EXCERPTED PASSAGE
☆ ☆ ☆ ☆
Category learning tasks can generally be divided into two categories, supervised and unsupervised learning. Supervised learning tasks provide learners with category labels. Learners then use information extracted from labeled example categories to classify stimuli into the appropriate category, which may involve the abstraction of a rule or concept relating observed object features to category labels. Unsupervised learning tasks do not provide learners with category labels. Learners must therefore recognize inherent structures in a data set and group stimuli together by similarity into classes. Unsupervised learning is thus a process of generating a classification structure. Tasks used to study category learning take various forms:
Category learning researchers have proposed various theories for how humans learn categories. Prevailing theories of category learning include the prototype theory, the exemplar theory, and the decision bound theory.
The prototype theory suggests that to learn a category, one must learn the category's prototype. Subsequent categorization of novel stimuli is then accomplished by selecting the category with the most similar prototype.
The exemplar theory suggests that to learn a category, one must learn about the exemplars that belong to that category. Subsequent categorization of a novel stimulus is then accomplished by computing its similarity to the known exemplars of potentially relevant categories and selecting the category that contains the most similar exemplars.
☆ ☆ ☆ ☆
YOUR GOAL
Carry on the passage on category learning from its final sentence.

[Data taken from a collection]
☆ ☆ ☆ ☆
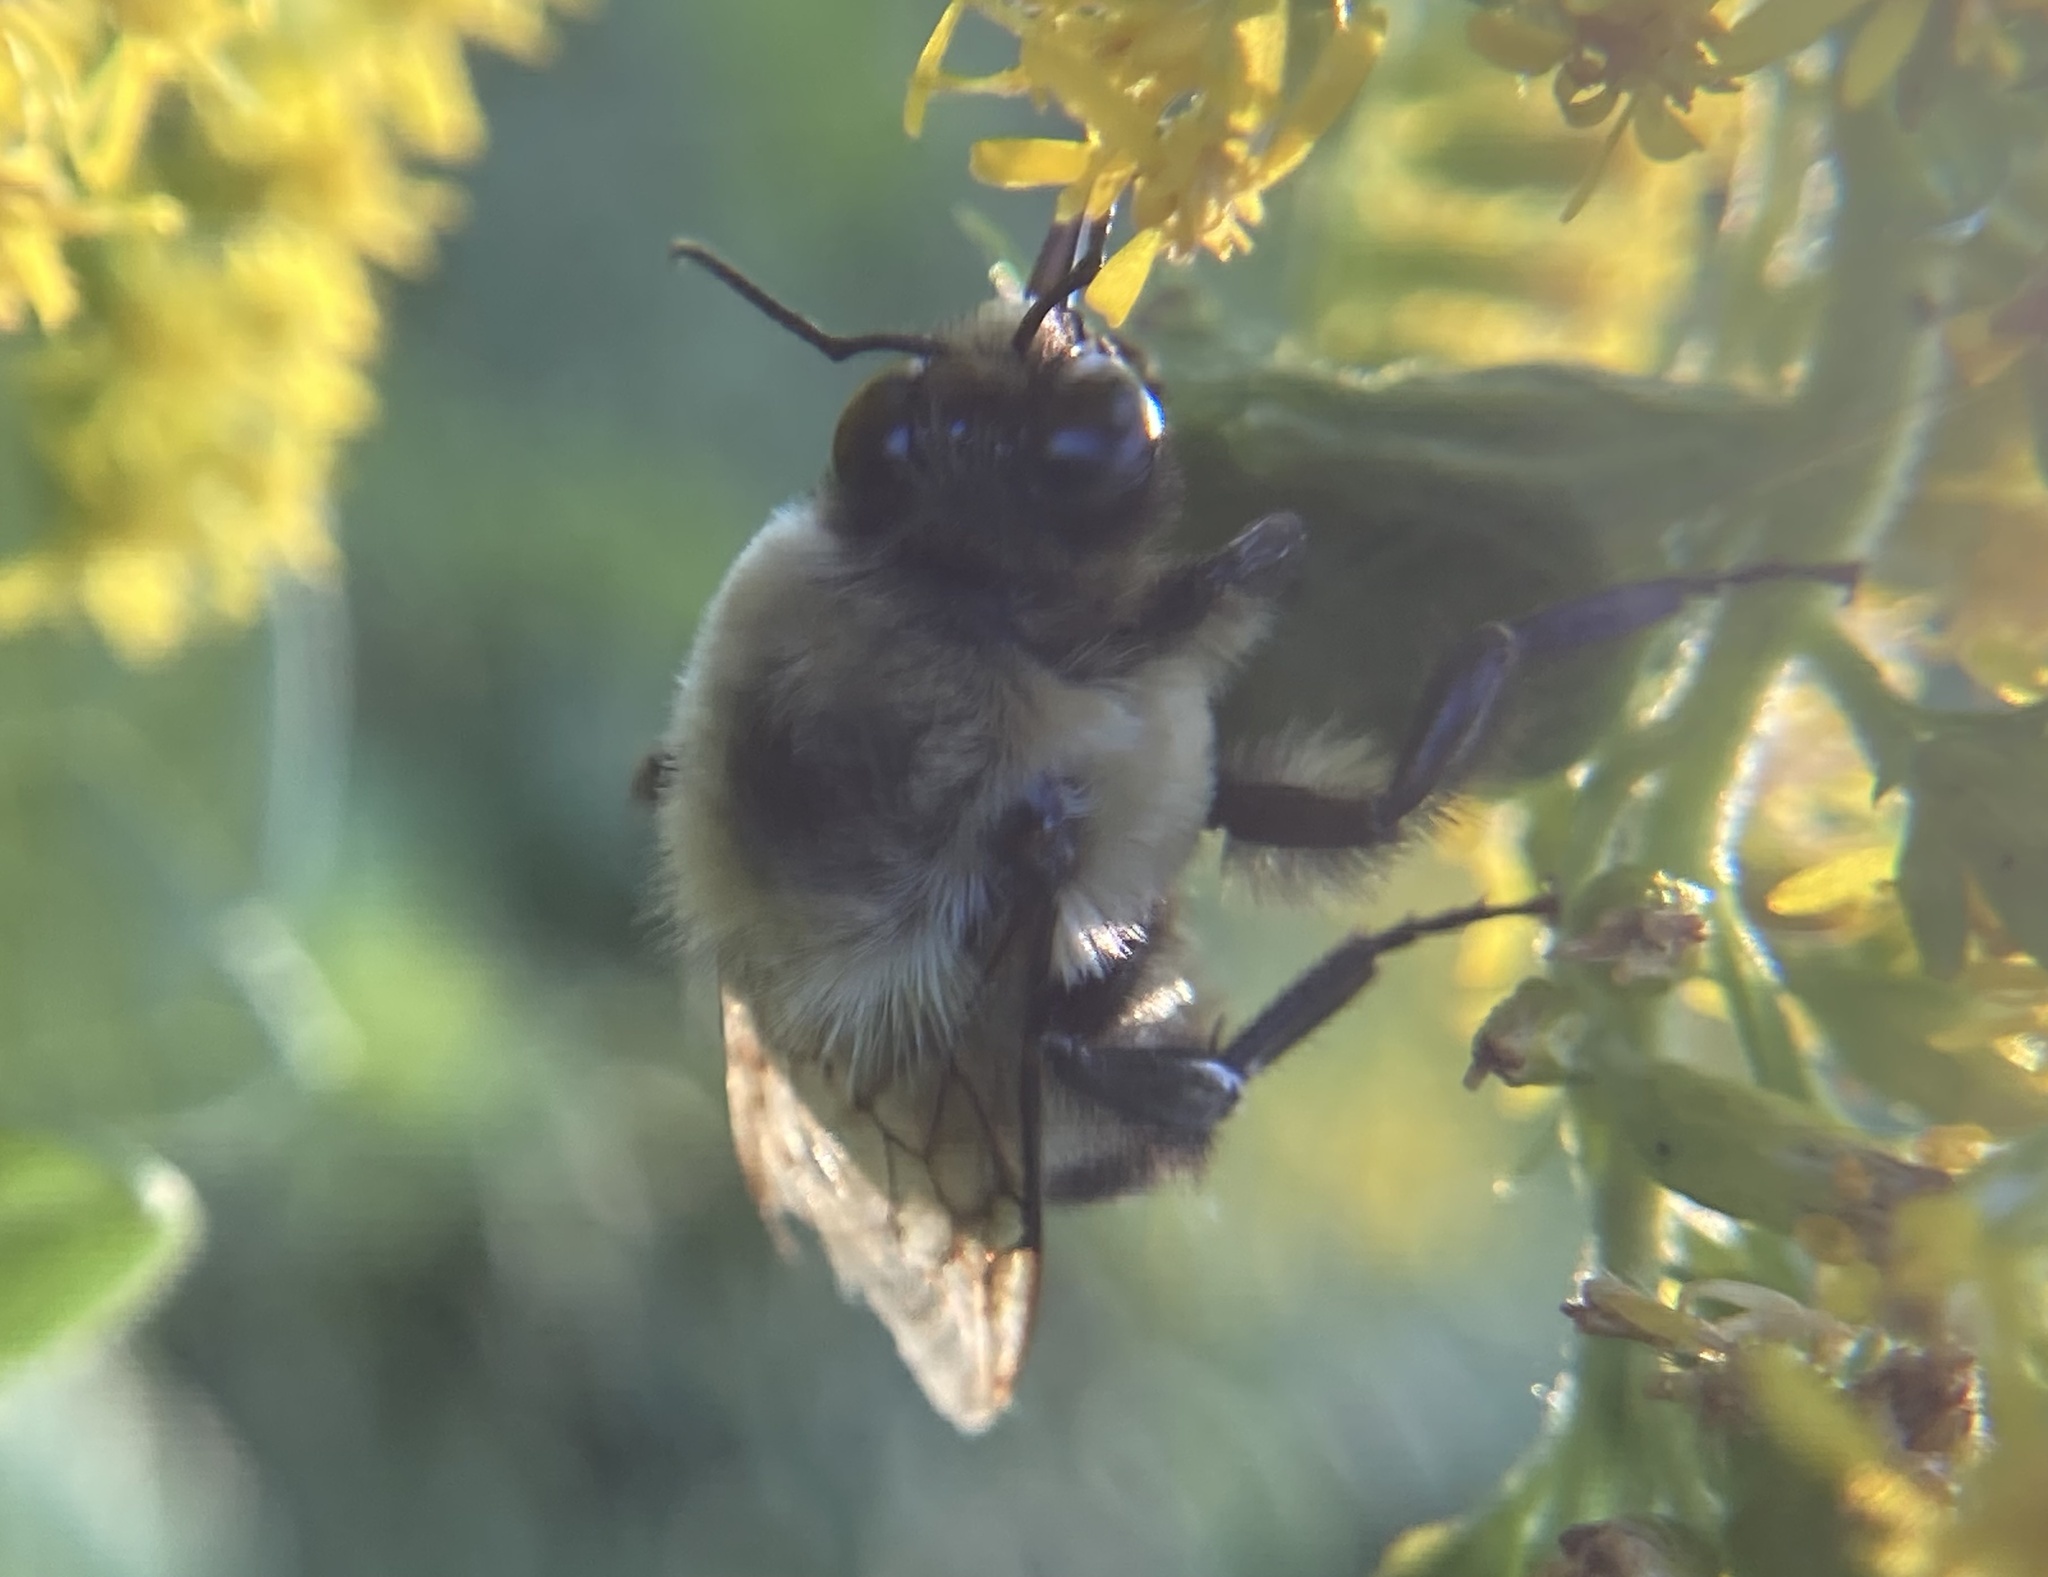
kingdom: Animalia
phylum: Arthropoda
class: Insecta
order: Hymenoptera
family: Apidae
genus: Bombus
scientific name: Bombus griseocollis
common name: Brown-belted bumble bee
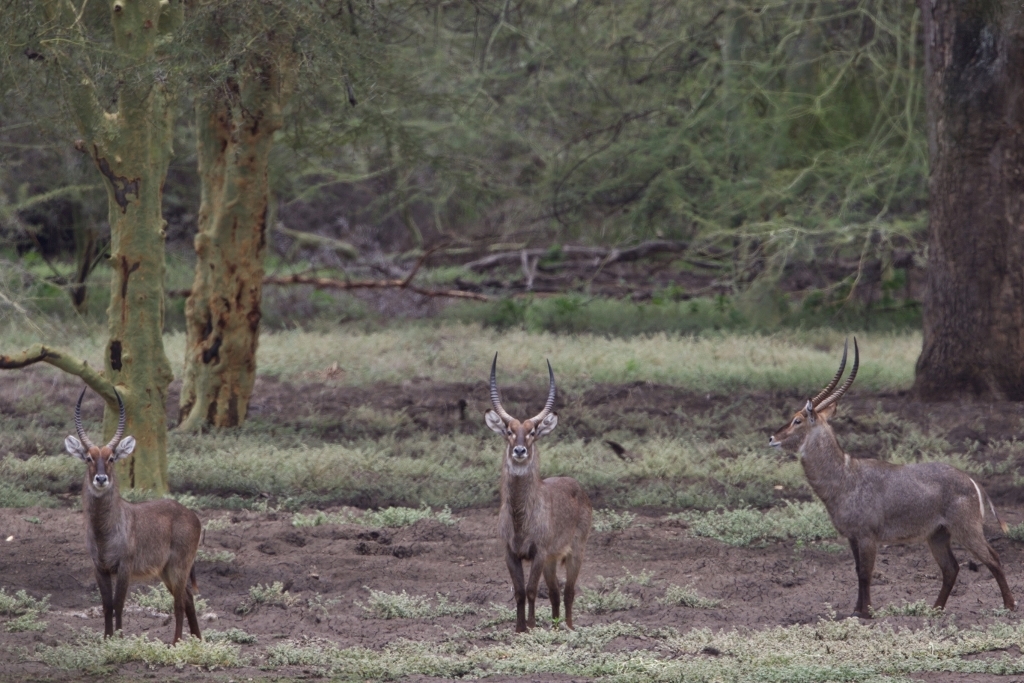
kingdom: Animalia
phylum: Chordata
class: Mammalia
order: Artiodactyla
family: Bovidae
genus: Kobus
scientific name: Kobus ellipsiprymnus
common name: Waterbuck
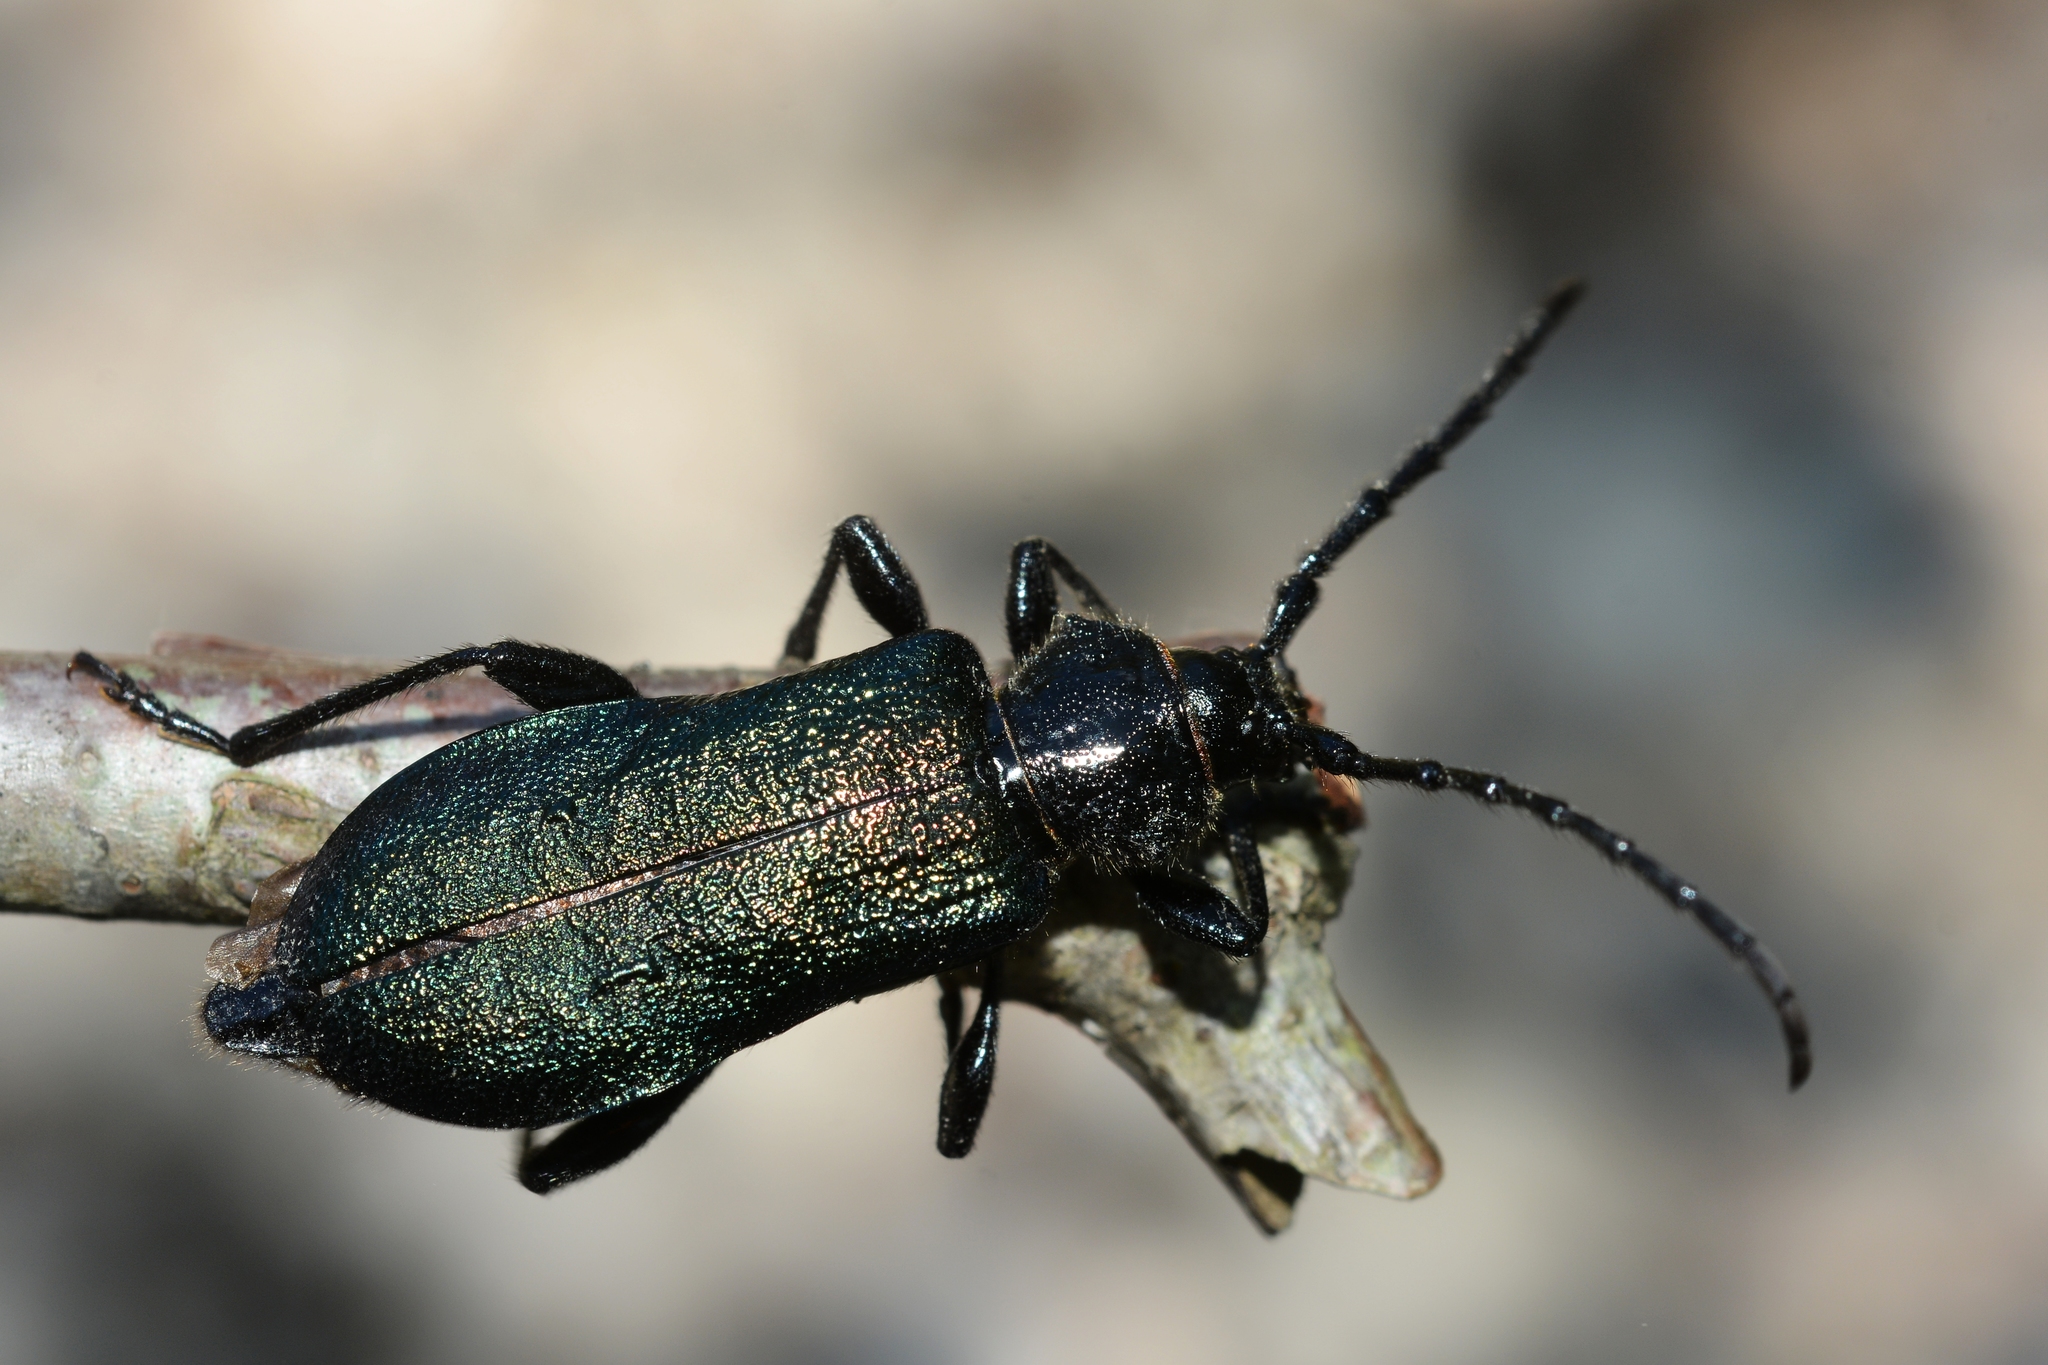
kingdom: Animalia
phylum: Arthropoda
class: Insecta
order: Coleoptera
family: Cerambycidae
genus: Ropalopus
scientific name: Ropalopus ungaricus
☆ ☆ ☆ ☆
ANSWER TO THIS EXERCISE
Decision bound theory suggests that to learn a category, one must either learn the regions of a stimulus space associated with particular responses or the boundaries (the decision bounds) that divide these response regions. Categorization of a novel stimulus is then accomplished by determining which response region it is contained within.
Computational models of categorization have been developed to test theories about how humans represent and use category information. To accomplish this, categorization models can be fit to experimental data to see how well the predictions afforded by the model line up with human performance. Based on the model's success at explaining the data, theorists are able to draw conclusions about the accuracy of their theories and their theory's relevance to human category representations.
To effectively capture how humans represent and use category information, categorization models generally operate under variations of the same three basic assumptions. First, the model must make some kind of assumption about the internal representation of the stimulus (e.g., representing the perception of a stimulus as a point in a multi-dimensional space). Second, the model must make an assumption about the specific information that needs to be accessed in order to formulate a response (e.g., exemplar models require the collection of all available exemplars for each category). Third, the model must make an assumption about how a response is selected given the available information.
Though all categorization models make these three assumptions, they distinguish themselves by the ways in which they represent and transform an input into a response representation. The internal knowledge structures of various categorization models reflect the specific representation(s) they use to perform these transformations. Typical representations employed by models include exemplars, prototypes, and rules.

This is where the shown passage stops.